Show, Don’t (Just) Tell (updating a handout)

I trimmed out some stale examples and added these examples to my handout on showing and telling.

What if your goal were to write about your favorite sport.

No Telling (No Details)

I like many different sports, from skiing to rock-climbing, but when it comes right down to it, I would have to say that ping-pong is my favorite sport.
(Snooze. This kind of writing can help you meet a word count, but it really boils down to “I like ping-pong.”  All the rest is filler. There’s nothing in this passage that expresses how the author feels about ping-pong, and nothing that informs or persuades the reader.)

MaybeTelling (Dry Details)

I think ping-pong is a really interesting sport.
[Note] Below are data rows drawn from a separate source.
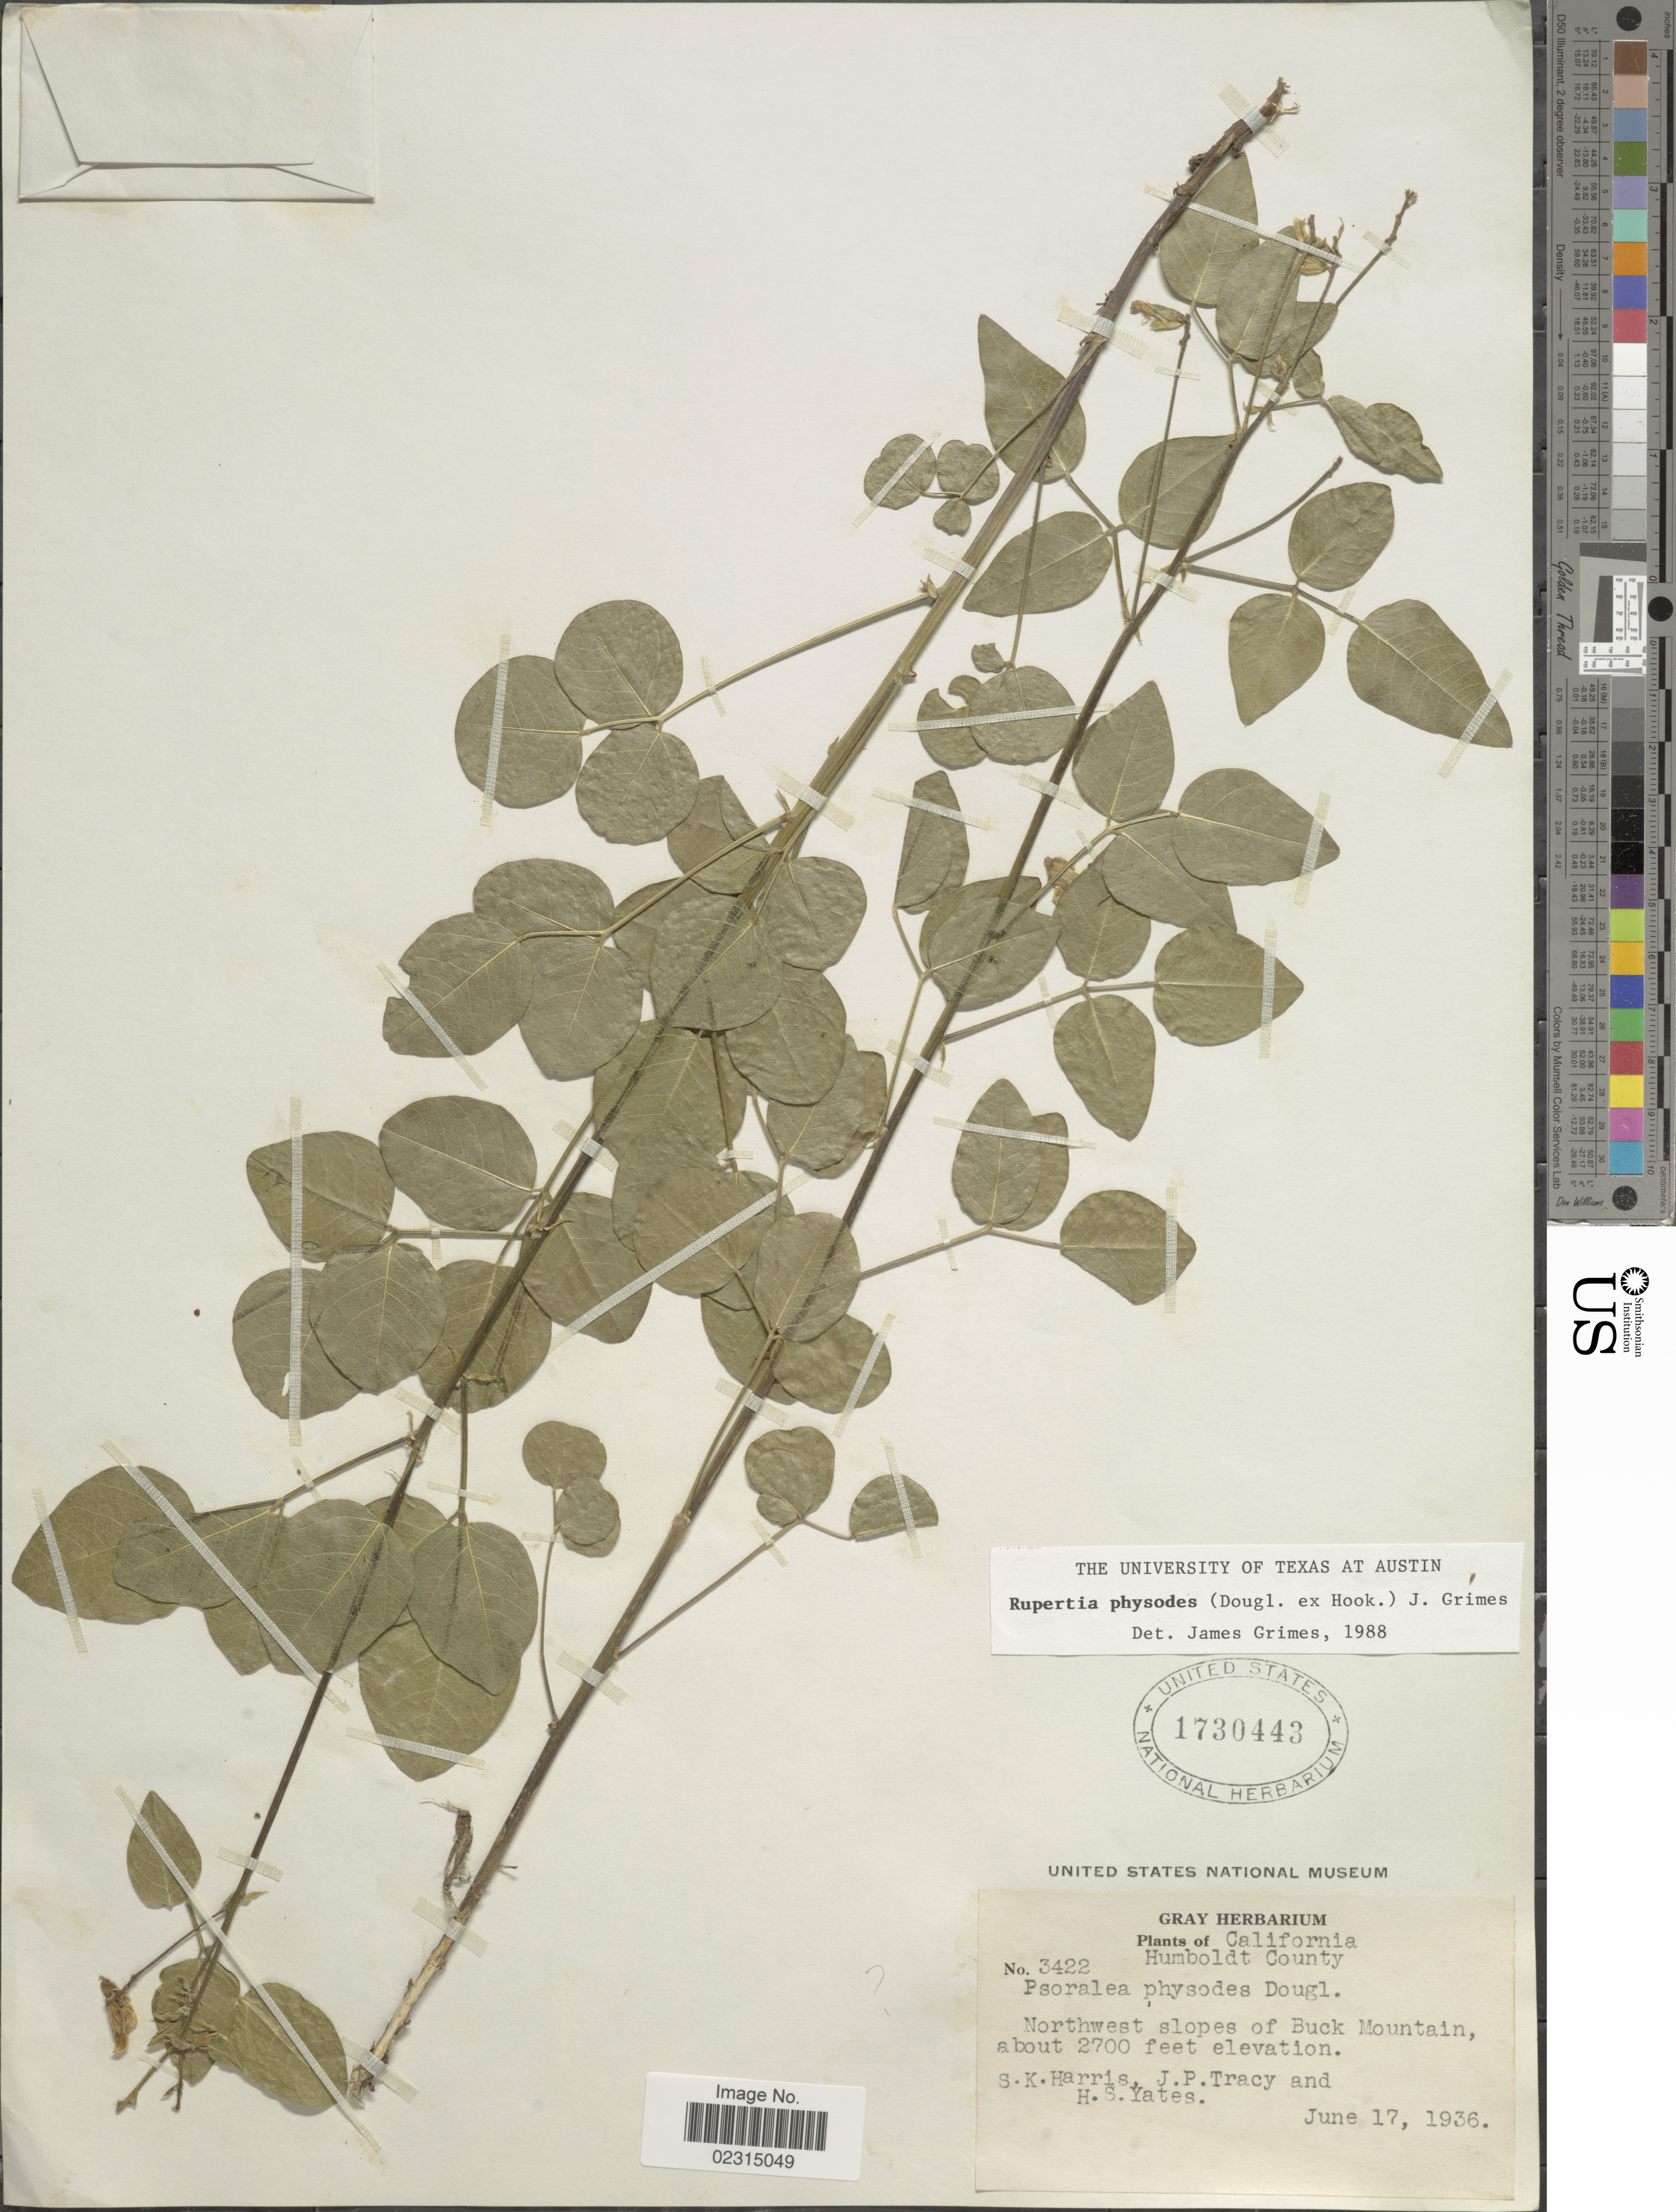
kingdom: Plantae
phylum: Tracheophyta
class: Magnoliopsida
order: Fabales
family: Fabaceae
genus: Rupertia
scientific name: Rupertia physodes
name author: (Douglas) J.W. Grimes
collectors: S. K. Harris, J. Tracy & H. S. Yates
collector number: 3422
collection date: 1936-06-17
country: United States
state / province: California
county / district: Humboldt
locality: Humboldt County, Northwest slopes of Buck Mountain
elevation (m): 823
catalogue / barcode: US 1730443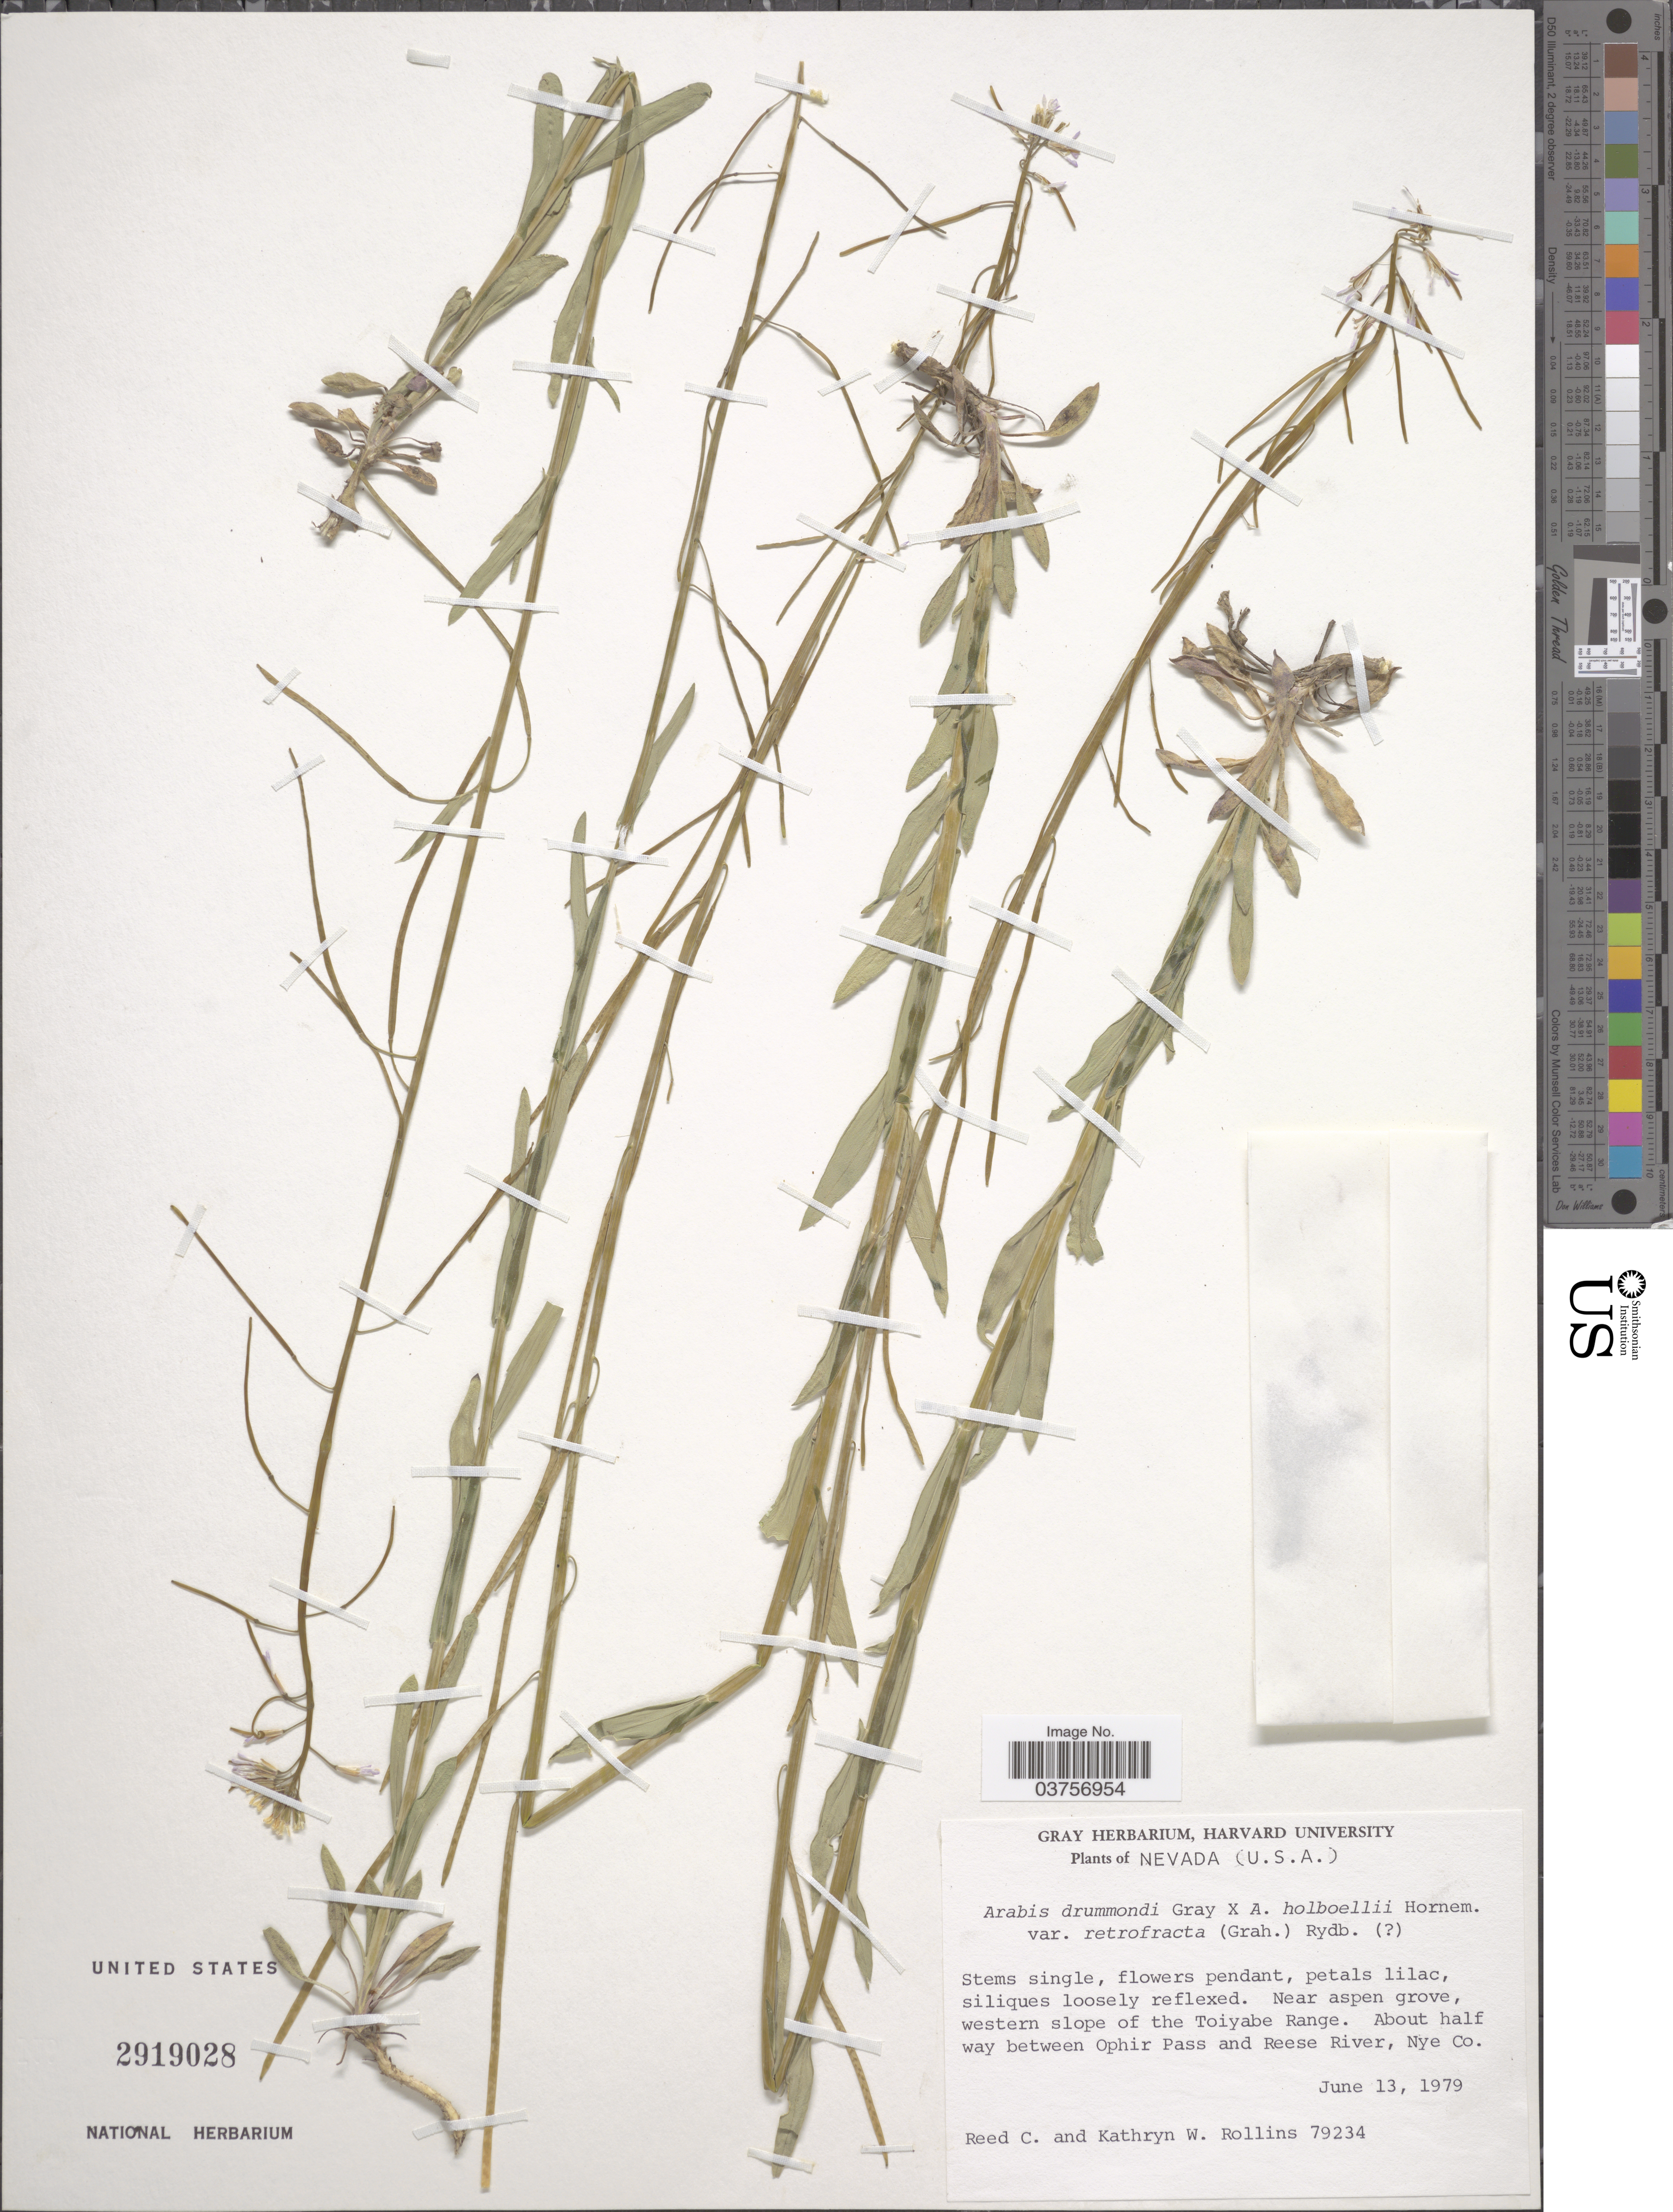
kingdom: Plantae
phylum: Tracheophyta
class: Magnoliopsida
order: Brassicales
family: Brassicaceae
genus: Arabis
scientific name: Arabis drummondii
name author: A. Gray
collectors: R. C. Rollins & K. W. Rollins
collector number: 79234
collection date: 1979-06-13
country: United States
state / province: Nevada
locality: Near aspen grove, western slope of the Toiyabe Range. About half way between Ophir Pass and Reese River, Nye Co.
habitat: near aspen grove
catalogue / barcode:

Casual players may find it relaxing, but to get really good, you need manual dexterity, agility and endurance.

(While the author has added details, those details merely assist the telling — this passage still starts out with a version of “I
like ping-pong.” A reader who doesn’t already love ping-pong will have no reason to change his or her mind.)

YesShowing with Detail

Ping-pong may look like a relaxing pastime, but for experts, winning the game requires manual dexterity, agility, and endurance.

(While there’s nothing particularly engaging in this opening, if the rest of the paper demonstrates that, in order to make
the transition from “relaxing pastime” to “winning the game,” you need “dexterity,” “agility” and “endurance,” then you see that this sentence isn’t just a random list of stuff to talk about. This opening line isn’t just throat-clearing or filler — it’s a carefully chosen table of contents, mentioning the topic of each of the supporting paragraphs.)

YesShowing with Emotion

He’s drenched in sweat, his knuckles are white, he’s on the other side of the ping-pong table, and I’m about to bring him down.

(There’s no need for the author of the last sample to write, “I like ping-pong” or “ping-pong is more serious than you think,” because the vivid details all show these points. The fact that the opponent is sweating means you need endurance. The fact that his knuckles are white suggest he’s nervous. The author’s claim “I’m about to bring him down” suggests that attitude and psychology play a role in ping-pong. This document might not be as technically or factually informative as the “Showing
with Detail” paragraph, but if your goal is to convey the idea that ping-pong is worthy of serious attention, then you might motivate your reader to reconsider their opinion of the game.)